PROJECT SUMMARY Inflammation has been implicated in nearly every neuropsychiatric and degenerative disease, yet neuroimmune cells remain nearly intractable by every available therapeutic strategy. Small molecule drugs consistently fail clinical trials, as neuroimmune signaling pathways have essential pleiotropic functions in neighboring cell types. Meanwhile cell type selective therapies remain elusive, as microglia, and other neuroimmune cells, are intrinsically resistant to gene therapy vectors. Overcoming these unique challenges demands a new approach to medicine, drawing from an unlikely source of neuroimmune specific bioactivity. In nature, the Zika virus (ZKV) infects microglia, suppresses inflammation, and stimulates autophagy so expertly that almost half of infections go unnoticed. If this bioactivity could be safely refined, it would offer relief for neurodegenerative disorders from Parkinson’s to Alzheimer's disease. Parsing therapeutic from pathogenic mechanisms of the ZKV genome presents much greater complexity than ever previously addressed, but recent advances make it possible. Recombinant ZKV vectors, already in use, provide starting material for synthetic biology, while new viral assisted and continuous evolution methods allow bioengineering at scales capable of reshaping whole genomes. We can harness ZKV’s microglia specific immunosuppressive mechanisms into therapies with potential beyond any current technology. This proposal presents the first steps along the path towards an entirely new kind of therapy for neurodegenerative disorders.

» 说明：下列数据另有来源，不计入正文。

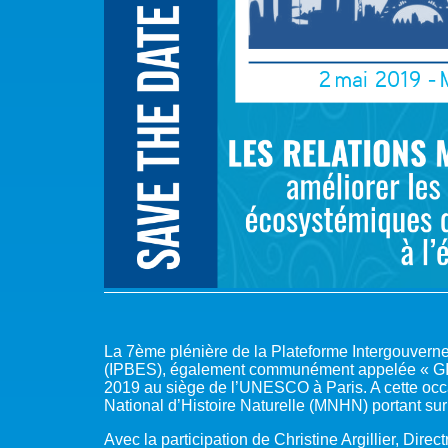
La 7ème plénière de la Plateforme Intergouverne
(IPBES), également communément appelée « GIEC 
2019 au siège de l’UNESCO à Paris. A cette oc
National d’Histoire Naturelle (MNHN) portant sur
Avec la participation de Christine Argillier, Dir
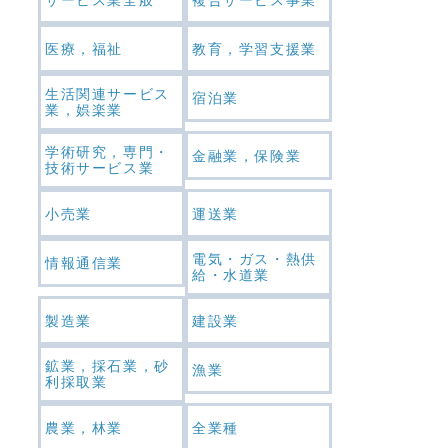
医療，福祉
教育，学習支援業
生活関連サービス
宿泊業
業，娯楽業
学術研究，専門・
金融業，保険業
技術サービス業
小売業
運送業
電気・ガス・熱供
情報通信業
給・水道業
製造業
建設業
鉱業，採石業，砂
漁業
利採取業
農業，林業
全業種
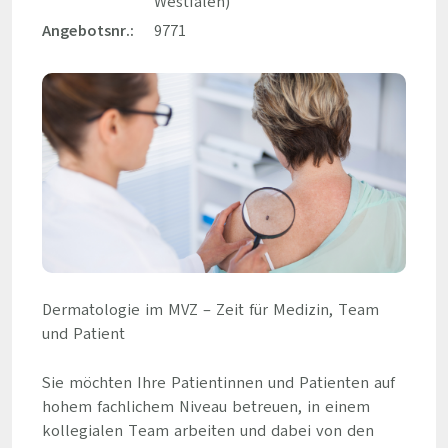
Westfalen)
Angebotsnr.:
9771
Dermatologie im MVZ – Zeit für Medizin, Team
und Patient
Sie möchten Ihre Patientinnen und Patienten auf
hohem fachlichem Niveau betreuen, in einem
kollegialen Team arbeiten und dabei von den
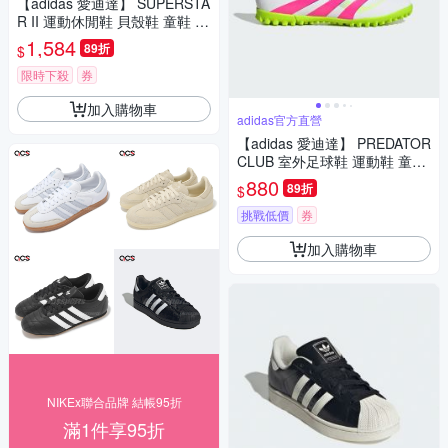
【adidas 愛迪達】 SUPERSTA
R II 運動休閒鞋 貝殼鞋 童鞋 -
Originals JS2469
1,584
89折
$
限時下殺
券
加入購物車
adidas官方直營
【adidas 愛迪達】 PREDATOR
CLUB 室外足球鞋 運動鞋 童鞋
ID3808
880
89折
$
挑戰低價
券
加入購物車
NIKEx聯合品牌 結帳95折
滿1件享95折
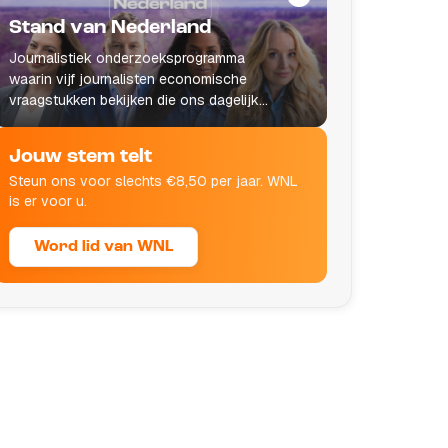
Stand van Nederland
Journalistiek onderzoeksprogramma
waarin vijf journalisten economische
vraagstukken bekijken die ons dagelijks
leven raken.
Jouw stem telt
Steun ons voor slechts €8,50 per jaar. WNL
is er voor u.
Word lid van WNL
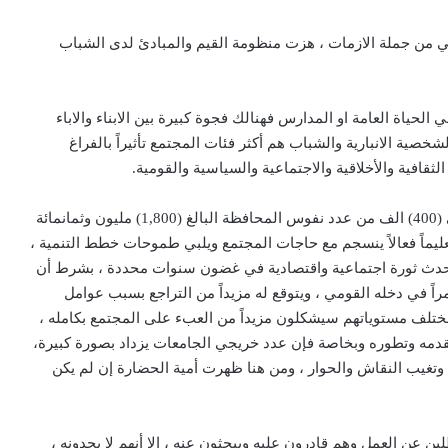
ني من جملة الازمات ، هزت منظومة القيم والمبادئ لدى الشباب
ي الحياة العامة او المدارس فهنالك فجوة كبيرة بين الابناء والاباء
صية الانبارية والشباب هم أكثر فئات المجتمع تأثيراً بالفراغ
ثقافية والأخلاقية والاجتماعية والسياسية والقومية.
2- أزمة التعليم والأمية : ويقدر عدد الشباب في الانبار حوالي (400) الف من عدد نفوس المحافظة البالغ (1,800) مليون وثمانمائة
ليماً فعالاً ينسجم مع حاجات المجتمع ويلبي طموحات خطط التنمية ،
يحدث ثورة اجتماعية واقتصادية في غضون سنوات محددة ، بشرط أن
اً في دخله القومي ، ويتوقع له مزيداً من التراجع بسبب عوامل
مختلف مستوياتهم سيشكلون مزيداً من العبء على المجتمع بكامله ،
لتقدمه وتطوره وبخاصة فإن عدد خريجي الجامعات يزداد بصورة كبيرة،
 وتغيب النقاش والحوار ، ومن هنا ظهرت أمية الحضارة إن لم يكن
ن عن العمل وهم قادرون عليه ويبحثون عنه ، إلا أنهم لا يجدونه ،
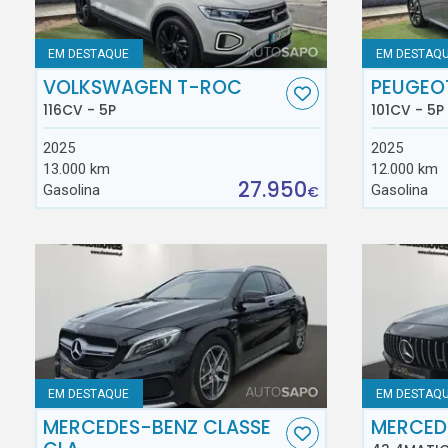
EM DESTAQUE
EM DESTAQ
VOLKSWAGEN T-ROC
PEUGEO
116CV - 5P
101CV - 5P
2025
2025
13.000 km
12.000 km
27.950
Gasolina
Gasolina
€
EM DESTAQUE
EM DESTAQ
MERCEDES-BENZ CLASSE
MERCED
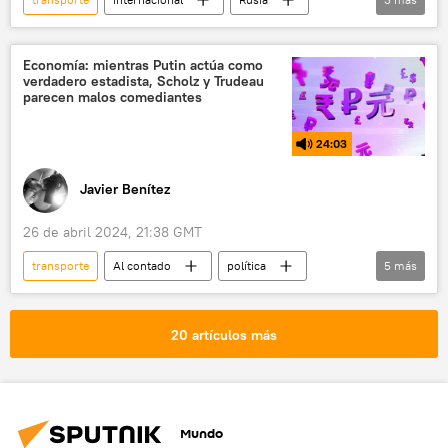
Moscú
🌍 Europa
transporte urbano
Economía: mientras Putin actúa como
verdadero estadista, Scholz y Trudeau
parecen malos comediantes
24:03
Javier Benítez
26 de abril 2024, 21:38 GMT
transporte
Al contado
política
5
más
Rusia
EEUU
Vladímir Putin
medioambiente
Alemania
20 artículos más
Mundo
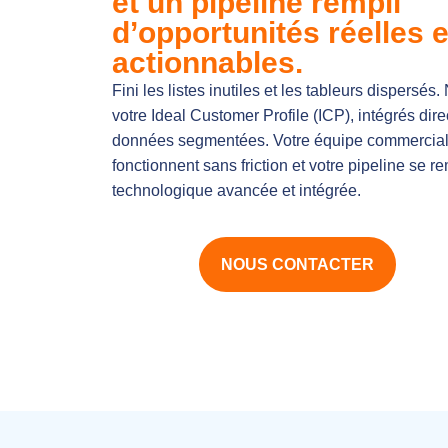
et un pipeline rempli
d’opportunités réelles e
actionnables.
Fini les listes inutiles et les tableurs dispersés
votre Ideal Customer Profile (ICP), intégrés di
données segmentées. Votre équipe commerciale r
fonctionnent sans friction et votre pipeline se r
technologique avancée et intégrée.
NOUS CONTACTER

项目总结 几乎每一种神经精神疾病和退行性疾病都与炎症有关， 然而，通过所有可用的治疗策略，神经免疫细胞仍然几乎难以治愈。小的 分子药物一直未能通过临床试验，因为神经免疫信号通路是必不可少的 在相邻的细胞类型中具有多效性。与此同时，细胞类型的选择性治疗仍然难以捉摸， 因为小胶质细胞和其他神经免疫细胞对基因治疗载体具有内在的抵抗力。 克服这些独特的挑战需要一种新的医学方法，从一种不太可能的 神经免疫特异性生物活性的来源。 在自然界中，寨卡病毒(Zkv)感染小胶质细胞，抑制炎症，刺激 自噬如此熟练，以至于几乎一半的感染都没有被注意到。如果这种生物活动可以安全地 经过改进，它将缓解从帕金森氏症到阿尔茨海默病等神经退行性疾病。 从zkv基因组的致病机制解析治疗作用要大得多。 复杂性比以往任何时候都要高，但最近的进展使其成为可能。重组ZKV 已经在使用的载体为合成生物学提供了起始材料，而新的病毒辅助和 持续进化的方法使生物工程能够在规模上重塑整个基因组。 我们可以利用zkv的小胶质细胞特有的免疫抑制机制进行治疗 超越任何现有技术的潜力。这份提案提出了这条道路上的第一步 走向一种治疗神经退行性疾病的全新疗法。